The second scheme differs from the first in terms of who added the hidden energy broker fee into the price. In the first scheme, the ENERGY BROKER builds the hidden energy broker fee into the energy supply price. In the second, the ENERGY SUPPLIER builds the energy broker fee into the energy supply price, at the request of the energy broker.
 
Why do energy broker use the “on the “PLATE” tactic? If an energy consumer asks the “I ate the cookies on the TABLE” energy broker if the energy broker embedded a fee into the energy supply price, the energy broker would be lying if they said “no.” But, if an energy consumer asks the “I at the cookies that were on the PLATE on the table energy broker” the same question, the energy broker could justify that they are not lying by saying “no” because the energy supplier embedded the hidden fee into the energy supply price, not the energy broker.
 
Here’s the problem. When energy consumers ask about the presence of hidden energy broker fees, their concern isn’t WHO added the fee, but if there is a fee, and how much it is. In essence, the “I at the cookies that were on the PLATE on the TABLE energy broker” takes advantage of the energy consumer, who, by accident, asks about the existence of hidden energy broker fees the wrong way. The well-intentioned yet vulnerable energy consumer mistakenly asks the energy broker, “Did you build a fee into the price?” What the energy consumer should have asked is the following:
 
1) “Have these energy supply prices been adjusted upward in any way, by either the energy supplier or the energy supplier, to account for compensation for the energy broker?”; and,
 
2) “Can I get this in writing from the energy supplier?”
 
The first question provides no real escape for the energy broker.

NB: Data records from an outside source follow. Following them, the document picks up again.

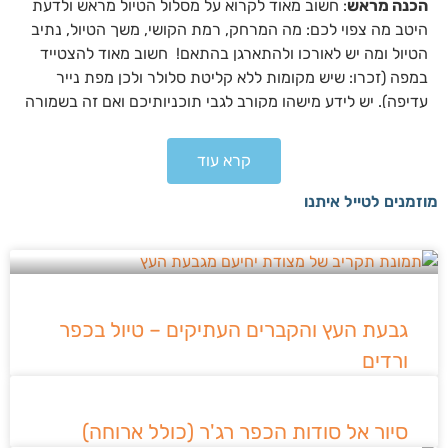
הכנה מראש
: חשוב מאוד לקרוא על מסלול הטיול מראש ולדעת
היטב מה צפוי לכם: מה המרחק, רמת הקושי, משך הטיול, נתיב
הטיול ומה יש לאורכו ולהתארגן בהתאם! חשוב מאוד להצטייד
במפה (זכרו: שיש מקומות ללא קליטת סלולר ולכן מפת נייר
עדיפה). יש לידע מישהו מקורב לגבי תוכניותיכם ואם זה בשמורה
את אחד מאנשי הצוות.
קרא עוד
מים, אוכל, ביגוד וציוד
: תמיד קחו איתכם מים! (לטיול יום 3 ליטר
לאדם). אוכל ונישנושים בהתאם למשך הטיול. נעליים סגורות,
מוזמנים לטייל איתנו
ביגוד בהתאם לעונה אך רצוי תמיד מומלץ מכנסיים ארוכים
וכמובן כובע. מומלץ להצטייד בפנס, אולר ומקלות הליכה וחשוב
לקחת איתכם ערכת עזרה ראשונה בסיסית וטלפון נייד טעון ואף
מטען חיצוני.
התנהגות בזמן הטיול
: קריטי להישאר על השבילים המסומנים
גבעת העץ והקברים העתיקים – טיול בכפר
ולא "לעשות שטויות" כמו קפיצות ממקומות גבוהים, טיפוס על
ורדים
עצים ועוד. חובה להתנהג בהתאם להוראות על שלטי הכניסה
לשמורות.
סיור אל סודות הכפר רג'ר (כולל ארוחה)
לעולם אל תשאירו לכלוך, ניירות, בקבוקים וחפצים בשטח. אספו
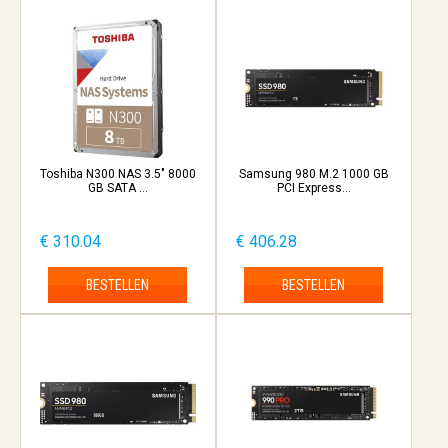
Toshiba N300 NAS 3.5" 8000
Samsung 980 M.2 1000 GB
GB SATA ...
PCI Express...
€ 310.04
€ 406.28
BESTELLEN
BESTELLEN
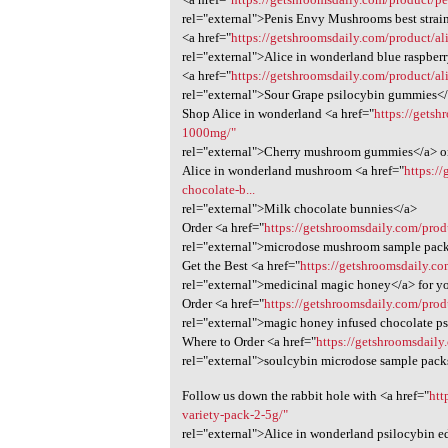
rel="external">Penis Envy Mushrooms best strai
<a href="
https://getshroomsdaily.com/product/al
rel="external">Alice in wonderland blue raspb
<a href="
https://getshroomsdaily.com/product/a
rel="external">Sour Grape psilocybin gummies</
Shop Alice in wonderland <a href="
https://getsh
1000mg/"
rel="external">Cherry mushroom gummies</a> o
Alice in wonderland mushroom <a href="
https:/
chocolate-b...
rel="external">Milk chocolate bunnies</a>
Order <a href="
https://getshroomsdaily.com/pro
rel="external">microdose mushroom sample pack
Get the Best <a href="
https://getshroomsdaily.c
rel="external">medicinal magic honey</a> for y
Order <a href="
https://getshroomsdaily.com/prod
rel="external">magic honey infused chocolate ps
Where to Order <a href="
https://getshroomsdaily
rel="external">soulcybin microdose sample packs
Follow us down the rabbit hole with <a href="
htt
variety-pack-2-5g/"
rel="external">Alice in wonderland psilocybin ed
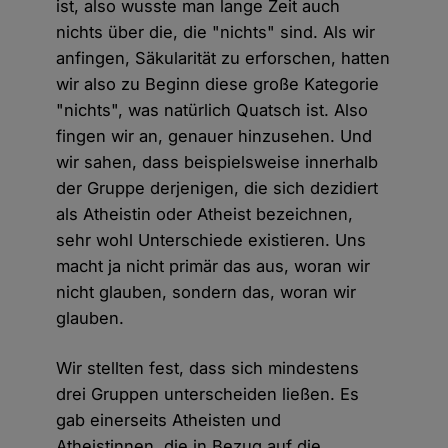
ist, also wusste man lange Zeit auch
nichts über die, die "nichts" sind. Als wir
anfingen, Säkularität zu erforschen, hatten
wir also zu Beginn diese große Kategorie
"nichts", was natürlich Quatsch ist. Also
fingen wir an, genauer hinzusehen. Und
wir sahen, dass beispielsweise innerhalb
der Gruppe derjenigen, die sich dezidiert
als Atheistin oder Atheist bezeichnen,
sehr wohl Unterschiede existieren. Uns
macht ja nicht primär das aus, woran wir
nicht glauben, sondern das, woran wir
glauben.
Wir stellten fest, dass sich mindestens
drei Gruppen unterscheiden ließen. Es
gab einerseits Atheisten und
Atheistinnen, die in Bezug auf die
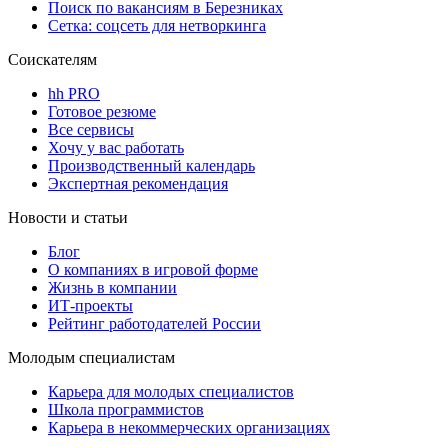
Поиск по вакансиям в Березниках
Сетка: соцсеть для нетворкинга
Соискателям
hh PRO
Готовое резюме
Все сервисы
Хочу у вас работать
Производственный календарь
Экспертная рекомендация
Новости и статьи
Блог
О компаниях в игровой форме
Жизнь в компании
ИТ-проекты
Рейтинг работодателей России
Молодым специалистам
Карьера для молодых специалистов
Школа программистов
Карьера в некоммерческих организациях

The energy broker will have to make a definite statement about the existence of “cookies” (i.e., hidden energy broker fees).
 
The second question is a critical follow up. Why? Energy suppliers will not lie about the existence of hidden energy broker fees to cover for energy brokers. As referenced in the blog posting “Energy Brokers are “Channel Partners“”, an overriding concern about being a partner to the hidden fee schemes of energy brokers causes energy suppliers to be more loyal to energy consumers than to energy brokers.
 
As a side, attempts by energy brokers to limit dialogue between energy consumers and energy suppliers should serve as red flags to energy consumers that their energy supply prices have hidden energy broker fees embedded in them.
 
Also, it should be noted, that when questioned by energy consumers about the existence of hidden energy broker fees, some energy suppliers may respond, “That is between you and the energy broker.” Some energy suppliers take a “hands-off” stance when it comes to hidden energy broker fees. In other words, they “assume” that the energy consumer has approved the energy broker’s fee. Of course, this is a false assumption. The existence of the hidden energy broker fee embedded in the energy supply price is shrouded by energy broker in the first place with half-truths and word-twisting (see Energy Broker Myth # 1: “There is no cost to you” and Energy Broker Myth # 2: “My fee is paid by the supplier”). Consequently, energy consumers find themselves in a loop. The energy supplier is, by default, acknowledging the existence of a hidden energy broker fee, but won’t disclose it. The energy broker won’t acknowledge the existence of a hidden fee, and won’t disclose it. There are energy suppliers, however, that will fully disclose both the existence and the amount of hidden energy broker fees, when asked by energy consumers.
 
Unfortunately, whether the “cookies” are on the “PLATE” or on the “TABLE”, a hidden fee is added to the original (and lower) energy supply price BEFORE the energy supply price is presented to the energy consumer by the energy broker. Both scenarios result in significantly inflated energy supply prices for energy consumers, the result of hidden, non-disclosed, and outrageously high energy broker fees.
 
The “I ate the cookies that were on the plate on the table” scheme is just one of many tactics that energy brokers use to deflect how and how much they are compensated via hidden fees embedded in the energy supply prices they provide to energy consumers.
 
If you don’t believe me, ask any energy supplier.